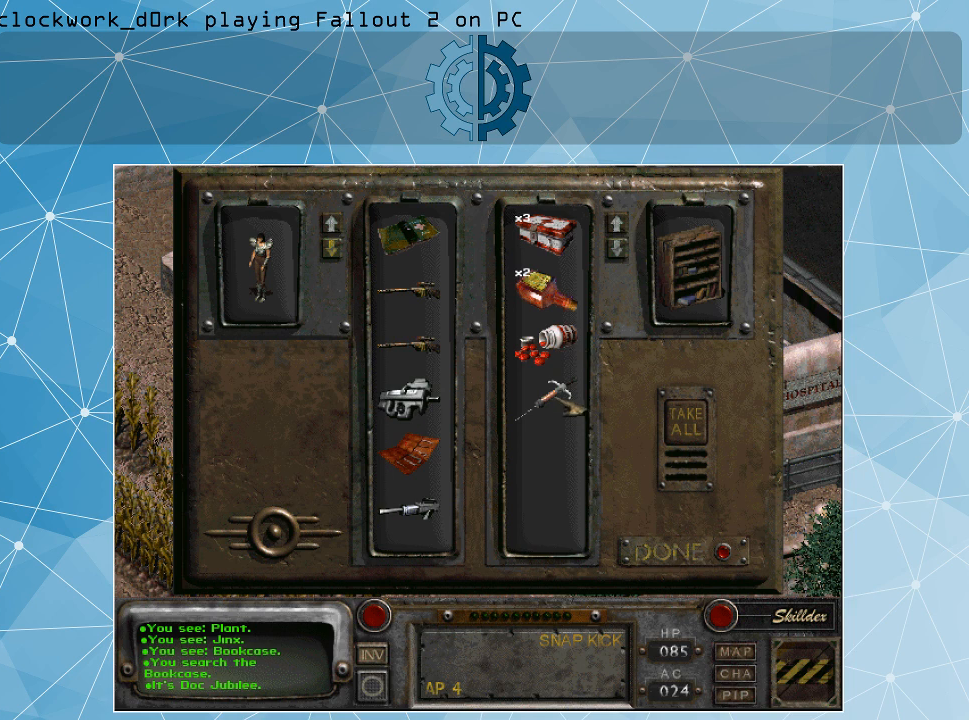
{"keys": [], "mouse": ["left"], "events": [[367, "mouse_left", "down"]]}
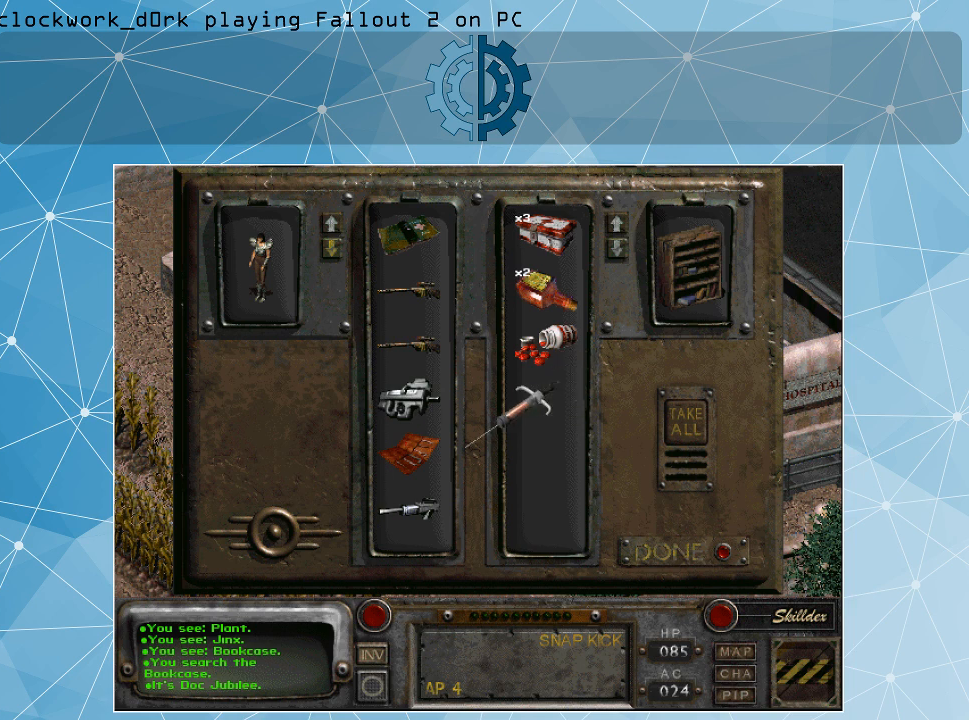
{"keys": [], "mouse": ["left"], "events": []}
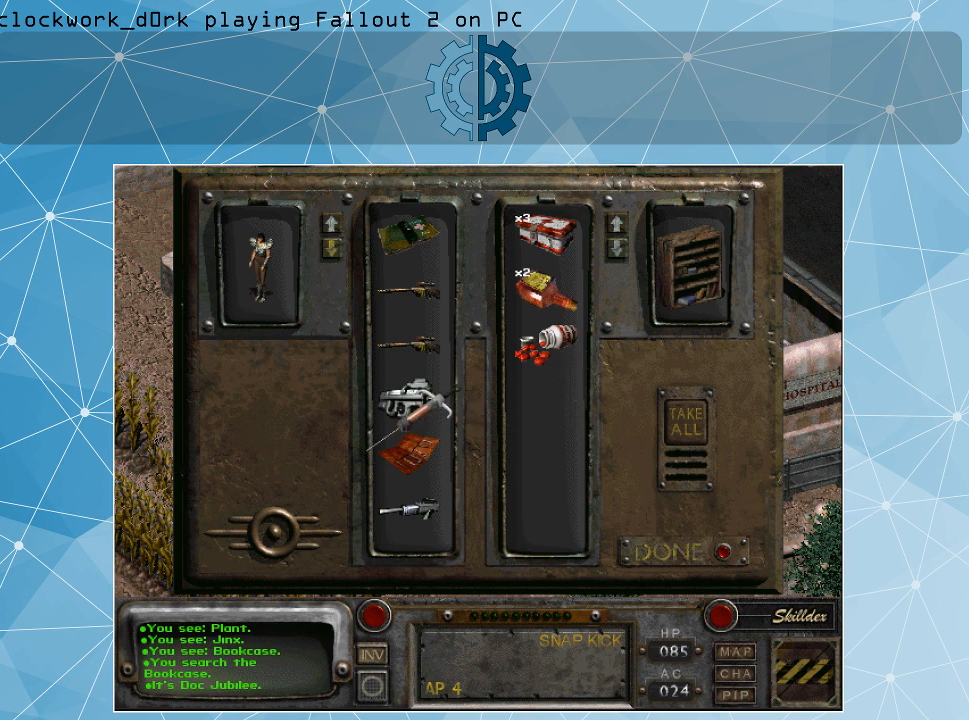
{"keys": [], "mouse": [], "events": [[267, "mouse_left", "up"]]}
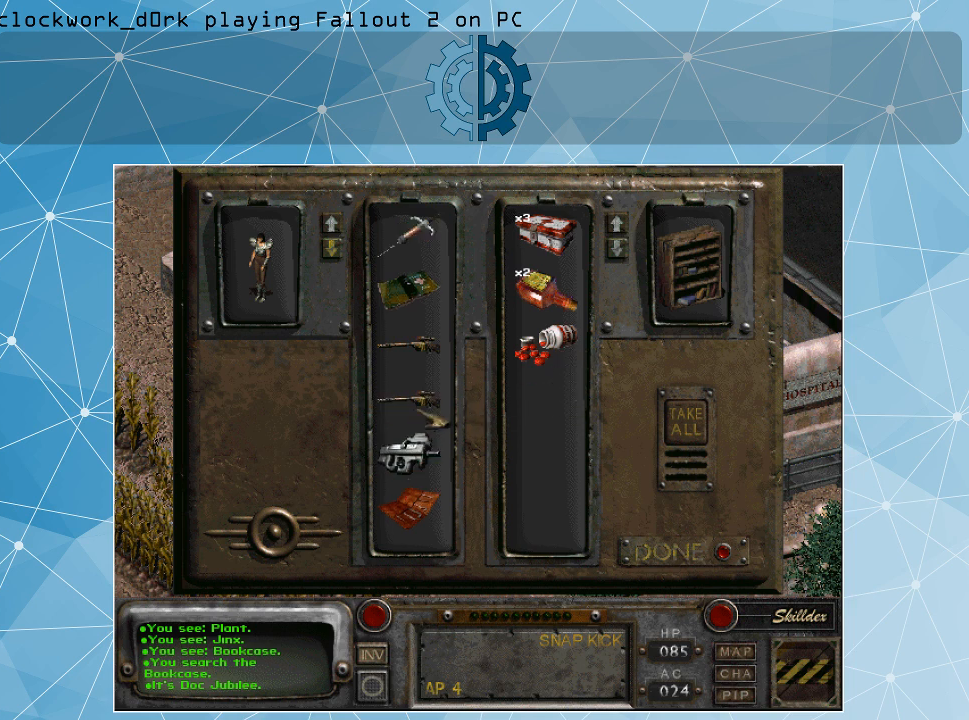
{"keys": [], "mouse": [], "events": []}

================================

> **Task description**
Retype the data word for word, please, and keep the images out.

> **Exercise output**
{"keys": [], "mouse": ["left"], "events": [[367, "mouse_left", "down"]]}
{"keys": [], "mouse": ["left"], "events": []}
{"keys": [], "mouse": [], "events": [[267, "mouse_left", "up"]]}
{"keys": [], "mouse": [], "events": []}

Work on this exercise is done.